Mariana caminó hasta él. Sus pantuflas caras no hacían ruido sobre el mármol italiano. Se inclinó y pegó la oreja justo donde Sebastián señalaba.
Al principio mostró confusión.
Después… pánico.
Fue un destello mínimo, apenas un segundo, pero Sebastián lo vio. Fue como ver caer una máscara y volver a ponerse rápidamente.
—Debe ser la plomería —dijo ella demasiado rápido—. O… ratas. Las casas viejas…
—Esta casa tiene cinco años —cortó Sebastián—. La diseñó un arquitecto internacional. Costó cuarenta millones. No tiene ratas. Y la plomería no suena como un bebé llorando.
Mariana apretó los labios, incómoda.
—Sebastián, por favor… es tardísimo. Tengo junta mañana. Necesito dormir. Tú también. Ignóralo.

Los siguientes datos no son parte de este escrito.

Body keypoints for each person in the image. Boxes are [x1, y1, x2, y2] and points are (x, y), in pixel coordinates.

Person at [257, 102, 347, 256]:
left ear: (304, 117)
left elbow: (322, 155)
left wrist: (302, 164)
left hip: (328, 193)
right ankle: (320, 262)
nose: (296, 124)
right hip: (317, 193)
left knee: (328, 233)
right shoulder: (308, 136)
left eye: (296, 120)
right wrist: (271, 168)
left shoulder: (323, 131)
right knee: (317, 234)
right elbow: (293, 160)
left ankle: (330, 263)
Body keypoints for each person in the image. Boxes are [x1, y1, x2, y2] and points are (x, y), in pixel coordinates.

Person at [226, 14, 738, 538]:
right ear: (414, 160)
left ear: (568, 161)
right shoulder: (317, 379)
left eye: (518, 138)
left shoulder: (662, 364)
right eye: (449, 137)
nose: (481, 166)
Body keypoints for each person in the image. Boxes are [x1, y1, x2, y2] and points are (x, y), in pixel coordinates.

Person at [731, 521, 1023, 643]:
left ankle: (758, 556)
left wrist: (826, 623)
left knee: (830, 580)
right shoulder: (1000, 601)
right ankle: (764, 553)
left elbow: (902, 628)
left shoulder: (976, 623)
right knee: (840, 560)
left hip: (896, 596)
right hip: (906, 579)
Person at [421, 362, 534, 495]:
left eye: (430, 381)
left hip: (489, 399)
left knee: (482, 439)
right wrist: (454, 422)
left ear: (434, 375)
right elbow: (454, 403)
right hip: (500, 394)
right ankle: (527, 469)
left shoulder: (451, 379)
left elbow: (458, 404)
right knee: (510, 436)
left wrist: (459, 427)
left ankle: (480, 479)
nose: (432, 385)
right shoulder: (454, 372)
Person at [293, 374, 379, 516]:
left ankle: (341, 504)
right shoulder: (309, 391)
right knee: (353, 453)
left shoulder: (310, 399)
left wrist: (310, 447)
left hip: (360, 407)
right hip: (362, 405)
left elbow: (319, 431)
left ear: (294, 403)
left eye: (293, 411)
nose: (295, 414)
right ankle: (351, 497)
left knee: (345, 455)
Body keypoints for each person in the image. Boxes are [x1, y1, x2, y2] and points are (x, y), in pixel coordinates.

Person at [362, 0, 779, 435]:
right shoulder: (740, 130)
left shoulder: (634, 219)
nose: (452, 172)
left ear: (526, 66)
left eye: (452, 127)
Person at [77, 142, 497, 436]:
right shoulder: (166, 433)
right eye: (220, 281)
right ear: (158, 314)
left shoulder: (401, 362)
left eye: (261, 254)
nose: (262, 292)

Sebastián la miró como si acabara de hablar en otro idioma.
—¿Ignorarlo? ¿Me estás pidiendo que ignore el llanto de un bebé… dentro de nuestras paredes?
El llanto subió de intensidad, como si el bebé hubiera escuchado voces y estuviera gritando más fuerte, rogando ayuda. No era un llanto de hambre común. Era un llanto de miedo… de dolor… de alguien que estaba llegando al límite.
Sebastián sintió un golpe de hielo en el estómago.
—Voy a romper la pared —dijo de pronto.
Mariana se quedó inmóvil.
—Bajo al garage, agarro el martillo y rompo esto hasta encontrar qué es.
—¡NO! —gritó Mariana, tan fuerte que hizo eco en el pasillo.
Sebastián se congeló.
Mariana parpadeó, como si se hubiera delatado. Se obligó a bajar el tono, pero ya era tarde.
—No puedes… piensa en el costo. Ese yeso es importado. Dos mil pesos por metro cuadrado solo el material…
—No me importa el costo —Sebastián la interrumpió, acercándose un paso—. Mariana… ¿por qué no quieres que rompa la pared?
—Porque… porque no hay nada ahí —dijo ella demasiado rápido, con la voz temblorosa—. Solo… no quiero que destruyas la casa por una tontería.
Pero Sebastián ya estaba bajando las escaleras.